- _ページ抜粋_

12月4日から8日までの4泊5日、広島県豊田郡大崎上島町にて観光職員体験に行ってきました。
広島県豊田郡大崎上島町は瀬戸内海に位置する芸予諸島の一つで、町自体が本州からフェリーでしか行けない”完全離島”。
日本神話で描かれている神々が訪れ、その昔海賊も立ち寄ったと言われる歴史に溢れた町です。
特産品であるレモン等を活用した農業の6次産業化など産業振興に力を入れており、近年では交流人口の増加と共に、いわゆる「Iターン移住者(地方に移り住む都市部出身者のこと)」が増えてきています。
20~30代の若い世代の移住者や定年退職後の旅行客など、幅広い世代の人々が魅力を感じて大崎上島町に訪れています。
N高等学校が実施する職業体験は、単に職業に関する知識を手に入れるだけではありません。
交流を通じてライフスキルを習得し、ミッションへ挑戦することによって自分達の強みを見つけ、そして将来への気づきを得られるようなプログラムをもとに様々な地域を訪れて職業体験を実施しています。

- _提供資料_
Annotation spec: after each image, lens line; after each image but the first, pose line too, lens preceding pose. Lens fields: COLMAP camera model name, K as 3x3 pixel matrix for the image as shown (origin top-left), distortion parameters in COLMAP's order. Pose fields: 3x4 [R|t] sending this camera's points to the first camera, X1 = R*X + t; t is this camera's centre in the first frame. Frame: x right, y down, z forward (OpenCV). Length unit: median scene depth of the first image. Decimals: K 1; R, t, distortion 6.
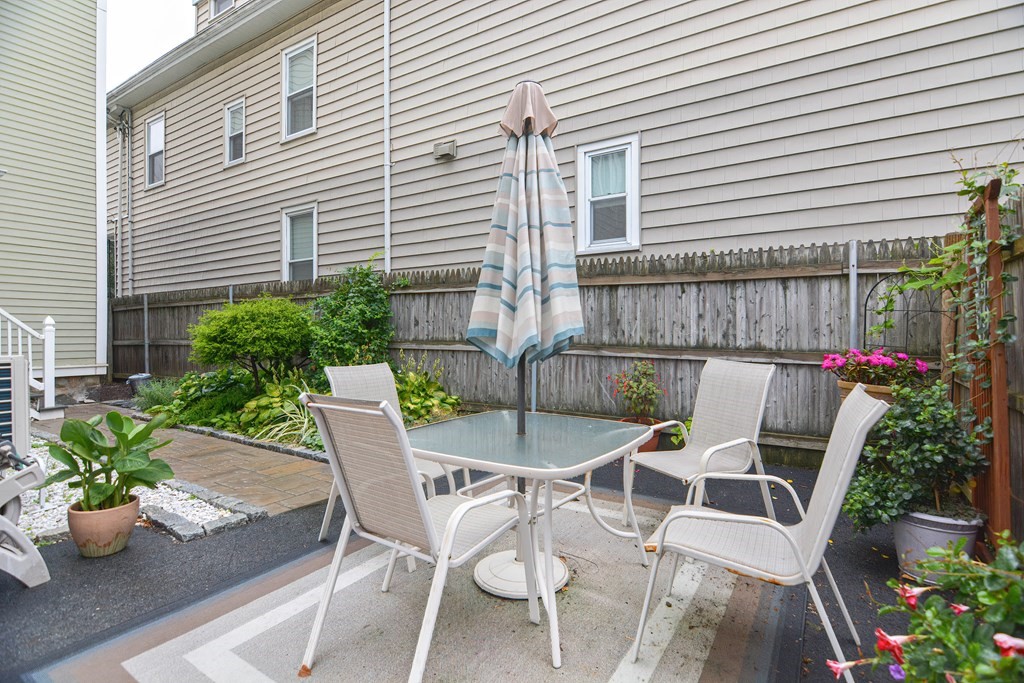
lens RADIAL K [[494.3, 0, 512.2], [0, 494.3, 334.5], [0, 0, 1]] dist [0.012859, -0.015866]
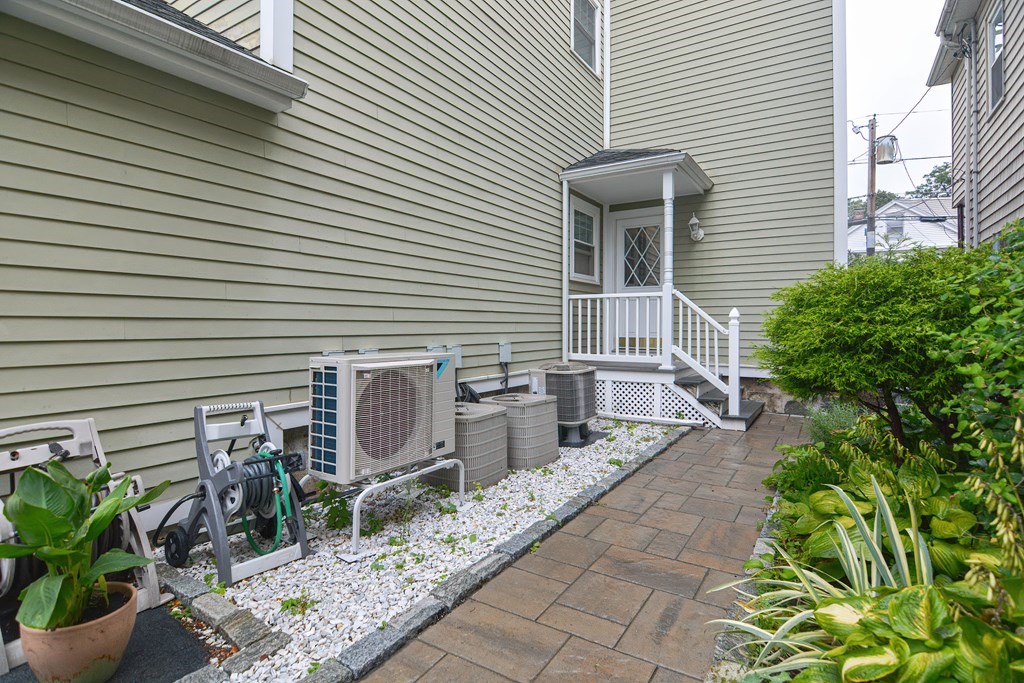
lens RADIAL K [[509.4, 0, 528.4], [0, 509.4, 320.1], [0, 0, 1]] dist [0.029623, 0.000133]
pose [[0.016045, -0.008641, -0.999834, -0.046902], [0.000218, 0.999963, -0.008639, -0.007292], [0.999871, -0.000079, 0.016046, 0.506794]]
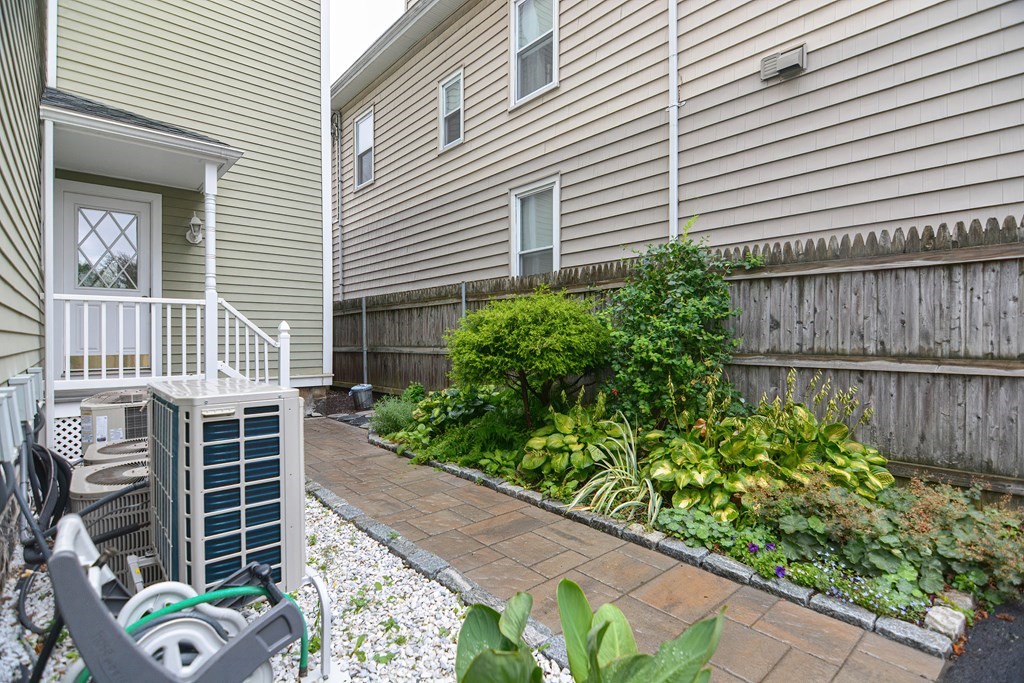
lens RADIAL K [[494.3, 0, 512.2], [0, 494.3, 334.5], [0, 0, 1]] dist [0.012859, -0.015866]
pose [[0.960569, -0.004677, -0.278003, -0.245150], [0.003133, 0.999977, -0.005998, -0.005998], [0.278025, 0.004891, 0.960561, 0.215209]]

==

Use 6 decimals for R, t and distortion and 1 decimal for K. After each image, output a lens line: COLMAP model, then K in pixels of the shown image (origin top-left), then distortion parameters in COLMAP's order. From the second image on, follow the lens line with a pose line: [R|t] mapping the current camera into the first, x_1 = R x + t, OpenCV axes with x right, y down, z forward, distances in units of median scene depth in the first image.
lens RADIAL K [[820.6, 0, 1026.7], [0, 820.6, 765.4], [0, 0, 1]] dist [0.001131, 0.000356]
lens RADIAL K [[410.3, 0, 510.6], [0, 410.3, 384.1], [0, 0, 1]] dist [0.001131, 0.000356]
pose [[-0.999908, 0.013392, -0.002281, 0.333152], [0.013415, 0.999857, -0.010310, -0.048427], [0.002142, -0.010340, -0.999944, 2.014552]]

- _演習の課題_
1 – 大崎上島町の記事の「12月4日から8日までの4泊」から「て職業体験を実施しています。」までの部分を、「レモン」を「みかん」に変えてもう一度書いてください。
2 – 大崎上島町での職業体験の記事を、最後の文の後から書き継いでください。

- _番号別の解答_
1 –
12月4日から8日までの4泊5日、広島県豊田郡大崎上島町にて観光職員体験に行ってきました。
広島県豊田郡大崎上島町は瀬戸内海に位置する芸予諸島の一つで、町自体が本州からフェリーでしか行けない”完全離島”。
日本神話で描かれている神々が訪れ、その昔海賊も立ち寄ったと言われる歴史に溢れた町です。
特産品であるみかん等を活用した農業の6次産業化など産業振興に力を入れており、近年では交流人口の増加と共に、いわゆる「Iターン移住者(地方に移り住む都市部出身者のこと)」が増えてきています。
20~30代の若い世代の移住者や定年退職後の旅行客など、幅広い世代の人々が魅力を感じて大崎上島町に訪れています。
N高等学校が実施する職業体験は、単に職業に関する知識を手に入れるだけではありません。
交流を通じてライフスキルを習得し、ミッションへ挑戦することによって自分達の強みを見つけ、そして将来への気づきを得られるようなプログラムをもとに様々な地域を訪れて職業体験を実施しています。

2 –
今回は「観光職員」を体験することで、大崎上島町における情報発信の重要性を学び、生徒たちの主体的な気づきや学びを刺激して、更なる成長を目指します。


【職業体験開始:N高生に課されたミッションとは…】
入島式兼開校式では、大崎上島町地域経営課長 森下様より大崎上島町の現状についてお話をいただきました。
情報発信における既存の大崎上島町の強みは「日本で一番多数の島が見える山」など観光や産業を含めた有形資源でした。
しかし、島外の人々を魅了しているのは、目に見えるものとは限りません。
島内の住民からすれば当たり前のコトが島外の人々を惹きつけている可能性があるのです。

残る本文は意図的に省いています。